• **WHAT YOU SHOULD DO**:
Where the line with "magnification brightfield microscopy" appears in the records below, start there and transcribe each line exactly through the last.

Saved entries
....................
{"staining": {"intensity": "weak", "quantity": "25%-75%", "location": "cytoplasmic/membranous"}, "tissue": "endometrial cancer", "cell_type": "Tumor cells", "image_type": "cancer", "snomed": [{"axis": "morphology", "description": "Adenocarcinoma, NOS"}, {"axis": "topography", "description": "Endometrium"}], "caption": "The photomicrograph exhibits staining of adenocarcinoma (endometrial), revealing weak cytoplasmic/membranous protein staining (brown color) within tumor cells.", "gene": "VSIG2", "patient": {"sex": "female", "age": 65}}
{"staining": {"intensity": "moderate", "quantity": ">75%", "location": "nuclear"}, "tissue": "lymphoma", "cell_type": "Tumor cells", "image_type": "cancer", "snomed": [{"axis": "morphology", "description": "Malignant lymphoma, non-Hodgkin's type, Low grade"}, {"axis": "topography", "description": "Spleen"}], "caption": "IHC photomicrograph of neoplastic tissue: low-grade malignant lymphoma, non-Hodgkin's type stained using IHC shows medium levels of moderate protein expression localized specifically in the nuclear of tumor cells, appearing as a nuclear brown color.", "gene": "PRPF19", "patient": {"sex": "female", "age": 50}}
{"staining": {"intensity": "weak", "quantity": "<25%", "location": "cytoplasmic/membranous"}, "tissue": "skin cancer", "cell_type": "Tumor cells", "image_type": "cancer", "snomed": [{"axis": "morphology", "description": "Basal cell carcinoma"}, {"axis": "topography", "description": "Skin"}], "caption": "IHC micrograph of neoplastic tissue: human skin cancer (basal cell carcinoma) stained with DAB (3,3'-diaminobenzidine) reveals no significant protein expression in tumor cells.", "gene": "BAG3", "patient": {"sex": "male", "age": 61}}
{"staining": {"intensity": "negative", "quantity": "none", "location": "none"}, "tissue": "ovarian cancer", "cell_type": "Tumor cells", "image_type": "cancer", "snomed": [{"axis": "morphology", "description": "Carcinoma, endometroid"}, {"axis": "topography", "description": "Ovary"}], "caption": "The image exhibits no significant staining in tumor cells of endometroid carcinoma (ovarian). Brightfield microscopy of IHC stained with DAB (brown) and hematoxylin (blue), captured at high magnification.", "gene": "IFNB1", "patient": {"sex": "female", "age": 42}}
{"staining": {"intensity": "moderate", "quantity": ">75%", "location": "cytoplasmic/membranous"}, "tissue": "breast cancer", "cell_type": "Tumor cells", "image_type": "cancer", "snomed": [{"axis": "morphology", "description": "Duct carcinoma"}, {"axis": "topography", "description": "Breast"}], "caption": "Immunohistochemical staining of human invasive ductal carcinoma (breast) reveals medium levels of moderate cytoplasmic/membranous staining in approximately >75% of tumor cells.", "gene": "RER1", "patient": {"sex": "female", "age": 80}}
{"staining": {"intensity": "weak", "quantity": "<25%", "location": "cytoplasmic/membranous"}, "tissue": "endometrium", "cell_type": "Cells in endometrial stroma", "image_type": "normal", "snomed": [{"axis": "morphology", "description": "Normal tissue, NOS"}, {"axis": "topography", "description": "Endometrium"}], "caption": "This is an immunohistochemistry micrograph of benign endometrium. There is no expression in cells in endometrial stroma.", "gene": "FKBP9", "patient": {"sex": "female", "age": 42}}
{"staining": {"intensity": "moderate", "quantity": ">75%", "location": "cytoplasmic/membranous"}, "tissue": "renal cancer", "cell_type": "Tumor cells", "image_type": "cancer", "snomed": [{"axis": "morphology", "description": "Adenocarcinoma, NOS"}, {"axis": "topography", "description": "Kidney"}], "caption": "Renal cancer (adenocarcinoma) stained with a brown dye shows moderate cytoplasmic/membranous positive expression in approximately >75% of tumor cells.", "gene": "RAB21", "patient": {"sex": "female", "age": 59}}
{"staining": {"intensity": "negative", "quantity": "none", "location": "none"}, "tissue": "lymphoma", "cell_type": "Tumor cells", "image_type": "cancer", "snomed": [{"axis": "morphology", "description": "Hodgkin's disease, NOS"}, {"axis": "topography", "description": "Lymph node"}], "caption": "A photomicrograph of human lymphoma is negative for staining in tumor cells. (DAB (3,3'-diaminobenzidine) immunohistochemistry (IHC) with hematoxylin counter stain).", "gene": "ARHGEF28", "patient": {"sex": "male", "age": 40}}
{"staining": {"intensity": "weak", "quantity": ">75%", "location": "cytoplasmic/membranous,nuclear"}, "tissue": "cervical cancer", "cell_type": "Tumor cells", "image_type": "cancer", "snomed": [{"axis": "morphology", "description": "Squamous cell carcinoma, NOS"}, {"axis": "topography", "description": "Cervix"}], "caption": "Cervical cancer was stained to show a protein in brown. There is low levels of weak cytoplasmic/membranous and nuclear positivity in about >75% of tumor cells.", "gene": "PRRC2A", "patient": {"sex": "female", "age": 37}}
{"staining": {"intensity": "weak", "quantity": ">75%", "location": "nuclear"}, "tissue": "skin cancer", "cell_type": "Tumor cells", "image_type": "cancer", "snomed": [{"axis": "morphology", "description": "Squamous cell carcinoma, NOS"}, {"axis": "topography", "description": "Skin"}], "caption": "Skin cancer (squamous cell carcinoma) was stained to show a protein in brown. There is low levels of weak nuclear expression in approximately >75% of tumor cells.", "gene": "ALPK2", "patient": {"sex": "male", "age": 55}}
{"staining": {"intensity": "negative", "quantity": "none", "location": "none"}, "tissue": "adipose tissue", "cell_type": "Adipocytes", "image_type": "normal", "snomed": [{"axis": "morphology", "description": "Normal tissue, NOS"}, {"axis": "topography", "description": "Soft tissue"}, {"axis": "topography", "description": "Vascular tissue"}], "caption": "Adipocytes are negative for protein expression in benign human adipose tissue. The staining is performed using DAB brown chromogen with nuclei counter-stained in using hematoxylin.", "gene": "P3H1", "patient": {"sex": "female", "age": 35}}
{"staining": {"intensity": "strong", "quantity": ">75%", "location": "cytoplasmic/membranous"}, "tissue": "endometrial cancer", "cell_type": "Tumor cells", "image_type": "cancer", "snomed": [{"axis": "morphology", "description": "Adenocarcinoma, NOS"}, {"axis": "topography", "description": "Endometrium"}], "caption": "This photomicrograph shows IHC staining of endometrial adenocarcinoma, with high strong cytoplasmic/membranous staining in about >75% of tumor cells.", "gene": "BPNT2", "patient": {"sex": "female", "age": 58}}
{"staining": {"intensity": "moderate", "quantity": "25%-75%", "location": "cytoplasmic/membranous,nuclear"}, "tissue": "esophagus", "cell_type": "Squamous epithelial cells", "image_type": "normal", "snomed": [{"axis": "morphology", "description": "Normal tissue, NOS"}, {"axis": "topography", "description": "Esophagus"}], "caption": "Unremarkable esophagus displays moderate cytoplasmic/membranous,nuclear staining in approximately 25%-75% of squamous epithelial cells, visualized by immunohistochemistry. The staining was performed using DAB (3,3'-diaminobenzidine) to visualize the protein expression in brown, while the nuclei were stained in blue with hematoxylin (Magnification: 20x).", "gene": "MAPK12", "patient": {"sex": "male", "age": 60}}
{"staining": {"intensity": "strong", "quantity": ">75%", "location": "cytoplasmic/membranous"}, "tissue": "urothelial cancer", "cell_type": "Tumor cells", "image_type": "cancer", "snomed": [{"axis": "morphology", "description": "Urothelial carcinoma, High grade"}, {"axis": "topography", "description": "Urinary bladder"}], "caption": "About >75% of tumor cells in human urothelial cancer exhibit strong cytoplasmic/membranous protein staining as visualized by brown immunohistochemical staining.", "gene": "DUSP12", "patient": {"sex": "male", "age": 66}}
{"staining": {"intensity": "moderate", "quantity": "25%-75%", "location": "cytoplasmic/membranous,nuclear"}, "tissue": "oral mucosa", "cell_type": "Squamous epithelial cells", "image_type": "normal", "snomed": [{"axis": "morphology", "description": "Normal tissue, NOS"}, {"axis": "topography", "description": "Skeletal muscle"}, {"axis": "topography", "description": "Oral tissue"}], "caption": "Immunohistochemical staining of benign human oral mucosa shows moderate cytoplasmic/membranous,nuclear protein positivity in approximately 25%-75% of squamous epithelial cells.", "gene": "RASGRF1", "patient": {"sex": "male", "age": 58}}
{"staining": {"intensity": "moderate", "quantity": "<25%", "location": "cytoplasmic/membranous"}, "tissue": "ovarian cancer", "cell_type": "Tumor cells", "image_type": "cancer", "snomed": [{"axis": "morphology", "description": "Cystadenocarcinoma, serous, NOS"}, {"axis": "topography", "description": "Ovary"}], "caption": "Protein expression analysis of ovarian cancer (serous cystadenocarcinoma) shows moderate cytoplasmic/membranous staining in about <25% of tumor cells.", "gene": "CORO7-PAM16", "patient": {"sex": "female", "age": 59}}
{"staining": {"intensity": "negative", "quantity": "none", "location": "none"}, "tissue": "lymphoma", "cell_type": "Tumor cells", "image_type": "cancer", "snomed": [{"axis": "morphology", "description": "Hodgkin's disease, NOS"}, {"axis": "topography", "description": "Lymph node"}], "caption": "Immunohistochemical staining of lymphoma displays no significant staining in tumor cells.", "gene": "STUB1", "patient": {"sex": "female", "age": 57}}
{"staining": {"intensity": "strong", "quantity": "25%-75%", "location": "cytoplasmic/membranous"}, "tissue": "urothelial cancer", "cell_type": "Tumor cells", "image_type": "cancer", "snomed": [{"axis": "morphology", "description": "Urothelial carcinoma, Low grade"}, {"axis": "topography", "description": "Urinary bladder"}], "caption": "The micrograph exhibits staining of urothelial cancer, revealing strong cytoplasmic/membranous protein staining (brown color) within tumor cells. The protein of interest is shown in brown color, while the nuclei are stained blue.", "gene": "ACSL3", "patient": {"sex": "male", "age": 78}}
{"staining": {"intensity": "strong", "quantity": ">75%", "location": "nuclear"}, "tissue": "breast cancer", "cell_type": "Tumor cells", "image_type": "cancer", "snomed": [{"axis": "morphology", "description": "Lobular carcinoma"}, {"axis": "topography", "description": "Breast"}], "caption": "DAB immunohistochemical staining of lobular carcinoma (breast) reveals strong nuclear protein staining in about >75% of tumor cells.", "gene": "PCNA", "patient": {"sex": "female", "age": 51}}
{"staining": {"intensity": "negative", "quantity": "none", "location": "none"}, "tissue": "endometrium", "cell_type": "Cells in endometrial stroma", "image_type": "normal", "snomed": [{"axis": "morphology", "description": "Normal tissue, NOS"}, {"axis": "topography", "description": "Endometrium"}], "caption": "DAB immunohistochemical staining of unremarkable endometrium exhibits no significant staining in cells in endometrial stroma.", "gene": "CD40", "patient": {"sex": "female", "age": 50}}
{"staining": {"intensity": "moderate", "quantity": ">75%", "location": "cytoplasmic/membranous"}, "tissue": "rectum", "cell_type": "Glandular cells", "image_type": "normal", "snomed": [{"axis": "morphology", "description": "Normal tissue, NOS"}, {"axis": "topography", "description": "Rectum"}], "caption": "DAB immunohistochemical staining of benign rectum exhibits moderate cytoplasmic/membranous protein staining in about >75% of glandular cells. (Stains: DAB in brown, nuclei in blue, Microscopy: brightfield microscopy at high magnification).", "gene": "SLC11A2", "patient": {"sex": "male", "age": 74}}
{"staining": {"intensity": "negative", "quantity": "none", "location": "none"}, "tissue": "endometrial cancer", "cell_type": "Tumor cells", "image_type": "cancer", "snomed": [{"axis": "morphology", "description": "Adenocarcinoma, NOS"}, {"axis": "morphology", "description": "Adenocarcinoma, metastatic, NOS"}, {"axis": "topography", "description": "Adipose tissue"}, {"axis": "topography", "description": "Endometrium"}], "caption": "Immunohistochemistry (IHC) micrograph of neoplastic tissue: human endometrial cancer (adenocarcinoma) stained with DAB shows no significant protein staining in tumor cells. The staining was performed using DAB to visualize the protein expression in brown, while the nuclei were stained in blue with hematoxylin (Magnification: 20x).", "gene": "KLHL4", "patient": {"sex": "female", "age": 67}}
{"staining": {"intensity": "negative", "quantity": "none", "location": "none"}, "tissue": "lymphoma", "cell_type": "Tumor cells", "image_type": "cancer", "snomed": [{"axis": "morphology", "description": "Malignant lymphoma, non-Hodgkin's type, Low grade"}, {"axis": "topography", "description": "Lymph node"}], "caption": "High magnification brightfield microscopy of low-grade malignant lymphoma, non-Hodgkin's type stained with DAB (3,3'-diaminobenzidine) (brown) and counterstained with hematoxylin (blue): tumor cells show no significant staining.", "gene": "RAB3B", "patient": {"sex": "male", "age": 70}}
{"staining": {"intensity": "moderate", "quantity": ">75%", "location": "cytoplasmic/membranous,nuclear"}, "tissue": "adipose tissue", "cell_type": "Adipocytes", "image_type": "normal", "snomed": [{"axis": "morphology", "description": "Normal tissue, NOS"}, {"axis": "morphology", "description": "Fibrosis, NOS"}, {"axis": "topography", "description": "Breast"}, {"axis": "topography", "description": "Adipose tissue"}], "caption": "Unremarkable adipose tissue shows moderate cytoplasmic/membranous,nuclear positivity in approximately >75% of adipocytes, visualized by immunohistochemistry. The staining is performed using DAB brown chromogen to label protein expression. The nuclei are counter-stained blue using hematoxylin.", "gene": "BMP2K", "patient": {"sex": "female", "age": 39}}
....................
• **RESPONSE**:
{"staining": {"intensity": "negative", "quantity": "none", "location": "none"}, "tissue": "lymphoma", "cell_type": "Tumor cells", "image_type": "cancer", "snomed": [{"axis": "morphology", "description": "Malignant lymphoma, non-Hodgkin's type, Low grade"}, {"axis": "topography", "description": "Lymph node"}], "caption": "High magnification brightfield microscopy of low-grade malignant lymphoma, non-Hodgkin's type stained with DAB (3,3'-diaminobenzidine) (brown) and counterstained with hematoxylin (blue): tumor cells show no significant staining.", "gene": "RAB3B", "patient": {"sex": "male", "age": 70}}
{"staining": {"intensity": "moderate", "quantity": ">75%", "location": "cytoplasmic/membranous,nuclear"}, "tissue": "adipose tissue", "cell_type": "Adipocytes", "image_type": "normal", "snomed": [{"axis": "morphology", "description": "Normal tissue, NOS"}, {"axis": "morphology", "description": "Fibrosis, NOS"}, {"axis": "topography", "description": "Breast"}, {"axis": "topography", "description": "Adipose tissue"}], "caption": "Unremarkable adipose tissue shows moderate cytoplasmic/membranous,nuclear positivity in approximately >75% of adipocytes, visualized by immunohistochemistry. The staining is performed using DAB brown chromogen to label protein expression. The nuclei are counter-stained blue using hematoxylin.", "gene": "BMP2K", "patient": {"sex": "female", "age": 39}}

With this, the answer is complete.